Solitary, graceful, and contemplative, cats have inspired poets from Charles Baudelaire to Margaret Atwood to serve as their chroniclers and celebrants. They have appeared, wrapped in their inscrutability, in verse both sensual and spiritual, weary and whimsical. With Familiars, Fred Chappell proves himself a worthy addition to the fellowship of poets who have sought to immortalize their beloved cats. Here are cats as personalities, cats as art objects and historical figures, cats as reflections of human temperament.
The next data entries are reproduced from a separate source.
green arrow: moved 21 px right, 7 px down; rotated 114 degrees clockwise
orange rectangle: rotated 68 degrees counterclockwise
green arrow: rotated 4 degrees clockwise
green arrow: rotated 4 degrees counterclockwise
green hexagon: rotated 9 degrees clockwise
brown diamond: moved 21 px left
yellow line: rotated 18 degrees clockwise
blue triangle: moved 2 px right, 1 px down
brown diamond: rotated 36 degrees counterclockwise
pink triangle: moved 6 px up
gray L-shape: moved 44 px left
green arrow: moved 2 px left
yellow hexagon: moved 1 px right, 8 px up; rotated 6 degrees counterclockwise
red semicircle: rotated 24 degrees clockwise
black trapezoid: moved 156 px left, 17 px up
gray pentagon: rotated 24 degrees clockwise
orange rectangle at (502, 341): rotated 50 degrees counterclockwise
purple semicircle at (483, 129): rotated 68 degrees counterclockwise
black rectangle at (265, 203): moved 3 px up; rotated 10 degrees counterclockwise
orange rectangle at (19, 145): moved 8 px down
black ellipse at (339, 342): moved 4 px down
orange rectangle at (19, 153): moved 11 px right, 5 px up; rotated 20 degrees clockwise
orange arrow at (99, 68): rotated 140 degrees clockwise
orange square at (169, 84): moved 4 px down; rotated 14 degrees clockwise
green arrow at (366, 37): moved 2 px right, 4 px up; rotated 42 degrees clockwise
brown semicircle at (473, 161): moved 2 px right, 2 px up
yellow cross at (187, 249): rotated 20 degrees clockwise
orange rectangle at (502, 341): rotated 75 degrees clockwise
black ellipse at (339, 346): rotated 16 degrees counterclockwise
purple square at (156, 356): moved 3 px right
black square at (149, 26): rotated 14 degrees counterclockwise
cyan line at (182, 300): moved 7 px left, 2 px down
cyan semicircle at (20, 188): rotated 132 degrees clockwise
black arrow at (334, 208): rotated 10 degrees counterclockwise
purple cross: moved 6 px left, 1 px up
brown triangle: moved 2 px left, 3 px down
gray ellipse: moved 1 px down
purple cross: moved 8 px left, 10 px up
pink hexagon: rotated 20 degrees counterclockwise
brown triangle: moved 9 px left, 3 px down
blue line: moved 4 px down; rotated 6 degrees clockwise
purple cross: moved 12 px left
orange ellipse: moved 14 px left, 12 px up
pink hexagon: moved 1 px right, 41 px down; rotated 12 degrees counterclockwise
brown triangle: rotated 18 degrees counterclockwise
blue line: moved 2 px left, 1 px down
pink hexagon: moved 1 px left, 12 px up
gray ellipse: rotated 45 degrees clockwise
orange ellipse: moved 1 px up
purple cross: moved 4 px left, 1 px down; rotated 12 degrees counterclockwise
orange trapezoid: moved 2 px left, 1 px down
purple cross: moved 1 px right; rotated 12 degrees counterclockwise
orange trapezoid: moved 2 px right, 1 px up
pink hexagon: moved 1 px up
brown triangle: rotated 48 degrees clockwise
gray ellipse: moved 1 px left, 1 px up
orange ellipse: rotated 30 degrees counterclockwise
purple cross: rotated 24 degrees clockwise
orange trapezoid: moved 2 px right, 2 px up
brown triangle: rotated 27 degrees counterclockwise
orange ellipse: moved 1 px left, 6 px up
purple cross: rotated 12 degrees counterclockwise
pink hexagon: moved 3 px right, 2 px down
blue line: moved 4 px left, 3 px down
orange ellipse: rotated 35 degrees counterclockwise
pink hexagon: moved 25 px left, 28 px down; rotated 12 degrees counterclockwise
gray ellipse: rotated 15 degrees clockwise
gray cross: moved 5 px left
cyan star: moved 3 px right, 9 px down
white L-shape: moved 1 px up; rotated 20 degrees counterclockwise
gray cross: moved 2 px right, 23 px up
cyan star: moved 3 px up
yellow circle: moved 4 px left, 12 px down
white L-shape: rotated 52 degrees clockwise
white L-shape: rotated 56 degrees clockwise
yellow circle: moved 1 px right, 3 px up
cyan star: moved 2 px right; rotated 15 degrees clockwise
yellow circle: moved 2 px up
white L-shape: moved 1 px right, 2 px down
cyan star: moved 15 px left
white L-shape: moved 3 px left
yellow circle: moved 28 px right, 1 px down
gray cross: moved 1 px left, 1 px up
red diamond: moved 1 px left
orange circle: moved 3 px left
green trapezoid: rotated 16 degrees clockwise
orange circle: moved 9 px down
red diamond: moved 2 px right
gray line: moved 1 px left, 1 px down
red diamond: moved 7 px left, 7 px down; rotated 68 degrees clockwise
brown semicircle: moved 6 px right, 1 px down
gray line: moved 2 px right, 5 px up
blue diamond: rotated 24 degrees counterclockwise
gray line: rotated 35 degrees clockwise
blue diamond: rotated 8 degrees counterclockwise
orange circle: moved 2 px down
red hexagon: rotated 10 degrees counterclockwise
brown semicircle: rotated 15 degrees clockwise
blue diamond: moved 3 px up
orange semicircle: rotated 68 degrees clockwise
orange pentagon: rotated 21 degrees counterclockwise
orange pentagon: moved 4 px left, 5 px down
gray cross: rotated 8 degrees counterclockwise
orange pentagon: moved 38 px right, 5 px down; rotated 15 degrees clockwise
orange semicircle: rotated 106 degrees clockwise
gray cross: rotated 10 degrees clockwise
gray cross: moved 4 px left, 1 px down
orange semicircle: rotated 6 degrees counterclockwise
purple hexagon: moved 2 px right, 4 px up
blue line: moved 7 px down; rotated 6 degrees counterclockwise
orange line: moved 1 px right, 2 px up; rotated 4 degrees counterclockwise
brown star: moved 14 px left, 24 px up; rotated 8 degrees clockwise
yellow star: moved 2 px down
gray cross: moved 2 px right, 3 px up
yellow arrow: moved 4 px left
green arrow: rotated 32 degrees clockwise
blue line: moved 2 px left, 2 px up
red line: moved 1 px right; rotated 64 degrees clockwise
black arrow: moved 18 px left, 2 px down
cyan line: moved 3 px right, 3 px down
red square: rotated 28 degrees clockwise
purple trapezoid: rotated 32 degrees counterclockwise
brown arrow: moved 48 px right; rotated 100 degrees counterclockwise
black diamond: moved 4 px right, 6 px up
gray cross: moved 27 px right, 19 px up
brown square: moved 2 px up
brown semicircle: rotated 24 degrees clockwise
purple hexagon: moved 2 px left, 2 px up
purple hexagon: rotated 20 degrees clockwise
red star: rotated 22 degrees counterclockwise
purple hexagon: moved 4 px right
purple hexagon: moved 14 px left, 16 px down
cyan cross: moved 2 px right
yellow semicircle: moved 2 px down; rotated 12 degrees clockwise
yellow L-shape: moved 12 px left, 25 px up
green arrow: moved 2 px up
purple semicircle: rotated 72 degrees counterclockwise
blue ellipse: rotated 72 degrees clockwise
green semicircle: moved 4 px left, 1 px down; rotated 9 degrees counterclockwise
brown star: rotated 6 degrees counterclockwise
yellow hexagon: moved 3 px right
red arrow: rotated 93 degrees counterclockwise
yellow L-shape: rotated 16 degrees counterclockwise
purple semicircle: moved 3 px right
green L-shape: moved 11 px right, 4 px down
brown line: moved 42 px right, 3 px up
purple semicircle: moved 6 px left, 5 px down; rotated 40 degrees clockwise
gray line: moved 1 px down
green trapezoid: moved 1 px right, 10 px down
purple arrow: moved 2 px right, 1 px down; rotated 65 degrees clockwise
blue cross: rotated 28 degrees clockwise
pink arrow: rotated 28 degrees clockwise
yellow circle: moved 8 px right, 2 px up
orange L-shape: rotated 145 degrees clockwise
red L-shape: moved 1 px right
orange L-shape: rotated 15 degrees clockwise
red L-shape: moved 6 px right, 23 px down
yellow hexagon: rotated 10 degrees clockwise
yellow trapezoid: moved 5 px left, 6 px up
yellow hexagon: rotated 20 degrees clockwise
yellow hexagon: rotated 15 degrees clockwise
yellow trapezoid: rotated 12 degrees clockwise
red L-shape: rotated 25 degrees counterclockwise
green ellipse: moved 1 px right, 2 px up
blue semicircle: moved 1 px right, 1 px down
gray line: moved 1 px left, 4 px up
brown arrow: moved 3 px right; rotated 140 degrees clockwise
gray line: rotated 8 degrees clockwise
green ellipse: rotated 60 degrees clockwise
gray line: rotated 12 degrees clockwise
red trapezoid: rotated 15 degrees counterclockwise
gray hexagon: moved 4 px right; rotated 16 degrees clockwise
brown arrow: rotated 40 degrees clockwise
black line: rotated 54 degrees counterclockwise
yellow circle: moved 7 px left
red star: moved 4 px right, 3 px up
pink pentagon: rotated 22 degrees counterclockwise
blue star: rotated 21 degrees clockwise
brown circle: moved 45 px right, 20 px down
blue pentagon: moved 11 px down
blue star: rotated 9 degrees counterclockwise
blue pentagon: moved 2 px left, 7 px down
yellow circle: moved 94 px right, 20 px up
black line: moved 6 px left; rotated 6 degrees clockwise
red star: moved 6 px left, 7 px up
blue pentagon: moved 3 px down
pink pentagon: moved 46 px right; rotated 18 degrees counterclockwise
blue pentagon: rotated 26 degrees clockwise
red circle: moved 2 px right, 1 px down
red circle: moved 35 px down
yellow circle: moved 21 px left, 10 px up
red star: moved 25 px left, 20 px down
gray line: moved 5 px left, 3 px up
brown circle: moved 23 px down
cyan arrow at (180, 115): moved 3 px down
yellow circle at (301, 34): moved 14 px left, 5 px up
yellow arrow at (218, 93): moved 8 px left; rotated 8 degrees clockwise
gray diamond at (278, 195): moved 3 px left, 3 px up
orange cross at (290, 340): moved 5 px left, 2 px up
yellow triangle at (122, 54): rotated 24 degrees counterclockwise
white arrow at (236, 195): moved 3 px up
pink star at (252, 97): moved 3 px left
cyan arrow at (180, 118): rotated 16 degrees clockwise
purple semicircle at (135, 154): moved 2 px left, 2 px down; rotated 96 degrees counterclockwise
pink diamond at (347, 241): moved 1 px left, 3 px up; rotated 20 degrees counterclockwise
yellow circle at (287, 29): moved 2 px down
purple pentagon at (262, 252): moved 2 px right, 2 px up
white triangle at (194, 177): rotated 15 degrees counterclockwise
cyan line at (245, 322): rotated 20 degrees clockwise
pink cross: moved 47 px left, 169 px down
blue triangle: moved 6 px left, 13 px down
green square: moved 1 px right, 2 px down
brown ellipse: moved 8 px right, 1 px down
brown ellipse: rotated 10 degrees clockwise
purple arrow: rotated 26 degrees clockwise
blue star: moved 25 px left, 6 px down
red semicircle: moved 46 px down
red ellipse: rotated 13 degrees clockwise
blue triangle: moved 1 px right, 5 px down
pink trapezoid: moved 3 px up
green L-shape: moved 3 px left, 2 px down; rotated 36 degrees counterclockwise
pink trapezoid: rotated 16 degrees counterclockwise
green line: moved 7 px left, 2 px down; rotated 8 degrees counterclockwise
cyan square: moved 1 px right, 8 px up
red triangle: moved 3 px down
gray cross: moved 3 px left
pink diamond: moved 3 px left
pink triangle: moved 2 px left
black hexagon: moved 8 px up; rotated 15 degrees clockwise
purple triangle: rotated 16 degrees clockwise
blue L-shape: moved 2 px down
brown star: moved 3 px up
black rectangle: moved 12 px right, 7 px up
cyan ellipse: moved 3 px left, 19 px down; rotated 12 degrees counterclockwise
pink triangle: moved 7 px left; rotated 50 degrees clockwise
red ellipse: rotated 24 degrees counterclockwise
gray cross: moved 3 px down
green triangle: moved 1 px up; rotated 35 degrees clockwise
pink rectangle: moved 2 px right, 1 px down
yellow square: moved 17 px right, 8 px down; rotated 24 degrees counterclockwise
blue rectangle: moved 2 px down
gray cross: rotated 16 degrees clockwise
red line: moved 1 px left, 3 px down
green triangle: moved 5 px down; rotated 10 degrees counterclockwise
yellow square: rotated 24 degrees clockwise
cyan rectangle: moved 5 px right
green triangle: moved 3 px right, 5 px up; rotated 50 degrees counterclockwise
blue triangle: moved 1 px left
Chappell salutes the literary cats of decades past—George Herriman's happy-go-lucky Krazy Kat, Don Marquis' grande dame mehitabel—and the imagined cats who claim as their companions the characters from Chappell's own past poems. The cats in Familiars are alert and affectionate, equal parts cherished friends and unknowable mysteries.
Author

Fred Davis Chappell retired after 40 years as an English professor at University of North Carolina at Greensboro. He was the Poet Laureate of North Carolina from 1997-2002. He attended Duke University. His 1968 novel Dagon, which was named the Best Foreign Book of the Year by the Academie Française, is a recasting of a Cthulhu Mythos horror story as a psychologically realistic Southern Gothic. His literary awards include the Prix de Meilleur des Livres Etrangers, the Bollingen Prize, and the T. S. Eliot Prize.